Anyhow, they move on to discuss Twain’s books, and the possibility of a sequel to Tom Sawyer. Twain, teasingly, suggests that he hasn’t decided, that he could “make him rise to great honour and go to Congress” or he could “hang him”! This was too much for Kipling who says “I lost my reverence completely” arguing that Sawyer “was real”. Ah, fiction and reality I thought! This essay is speaking to me again.

Twain replies that Sawyer “is real … he’s all the boys that I have known or recollect” but then goes on to say that:

Suppose we took the next four and twenty years of Tom Sawyer’s life, and gave a little joggle to the circumstances that controlled him. He would, logically, according to the joggle, turn out a rip of an angel.

He calls this Kismet, and asks whether Kipling agrees. Kipling does to a degree, but suggests that Sawyer isn’t Twain’s property any more, “he belongs to us”. Hmmm…I’m not sure that this is the aspect of “reality” in fiction that interests me, but the discussion (which is not reported further) is interesting, if only because it reflects topics that engaged these two writers.

They they go on to discuss “truth and the like in literature” but the discussion focuses more on autobiography and Twain’s view that no matter how much an autobiographer may lie about him/herself, the “truth” will out. Ain’t that the truth! All of us writing blogs give ourselves away, regardless, I think, of how we may try to “present” ourselves… But, I think I’ll move on from this possibly murky mire!

And then, in a fascinating little discussion of novel-reading comes this point which may interest we bloggers.
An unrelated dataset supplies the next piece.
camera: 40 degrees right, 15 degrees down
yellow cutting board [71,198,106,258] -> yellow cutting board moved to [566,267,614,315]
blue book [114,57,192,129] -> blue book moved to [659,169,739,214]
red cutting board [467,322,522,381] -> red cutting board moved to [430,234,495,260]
It’s about assessing novels. Twain says:

You see … every man has his private opinion about a book. But that is my private opinion. If I had lived in the beginning of things, I should have looked around the township to see what popular opinion thought of the murder of Abel before I openly condemned Cain. I should have had my private opinion, of course, but I shouldn’t have expressed it until I had felt the way.
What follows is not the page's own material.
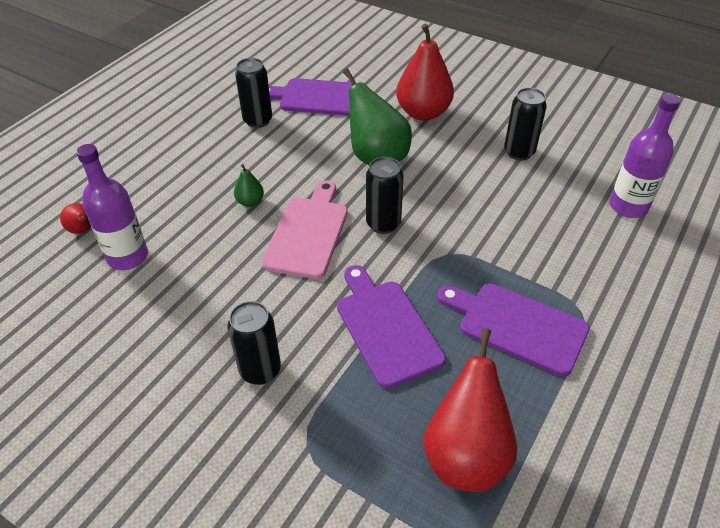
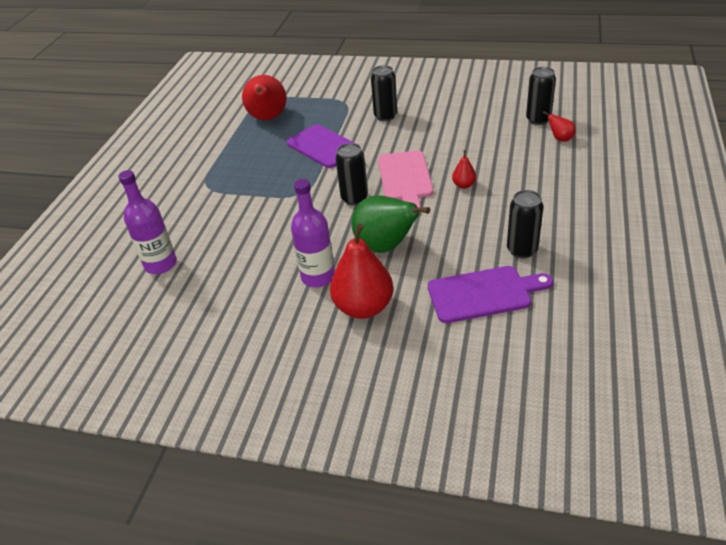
camera: 165 degrees right, 5 degrees down
purple bottle [76,144,148,270] -> purple bottle moved to [291,179,335,287]
green pear [234,164,264,207] -> red pear [452,150,476,189]
purple cutting board [437,283,590,376] -> none
black can [504,88,547,161] -> black can moved to [526,67,556,125]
Is he saying what I think he’s saying? A little later in the essay, and on a slightly different topic, Kipling says “and I am still wondering if he meant what he said”! Knowing a little of Twain, I must admit I’m wondering what was “true” in his comments, and what wasn’t … so much of his “truth” is behind rather than in his words.

Twain goes on to talk about fiction and fact, implying that he prefers the latter, that he doesn’t “care for fiction”. He then gives this advice which I love:

“Get your facts first, and” – the voice dies away to an almost inaudible drone – “then you can distort ’em as much as you please”.

I can’t think of a better point upon which to close this post … but, by way of conclusion, I found at The Huffington Post this comment made by Twain, many years later, about the meeting:

I believed that he knew more than any person I had met before, and I knew that he knew that I knew less than any person he had met before–though he did not say it, and I was not expecting that he would. . . . He was a stranger to me and to all the world, and remained so for twelve months, then he became suddenly known, and universally known.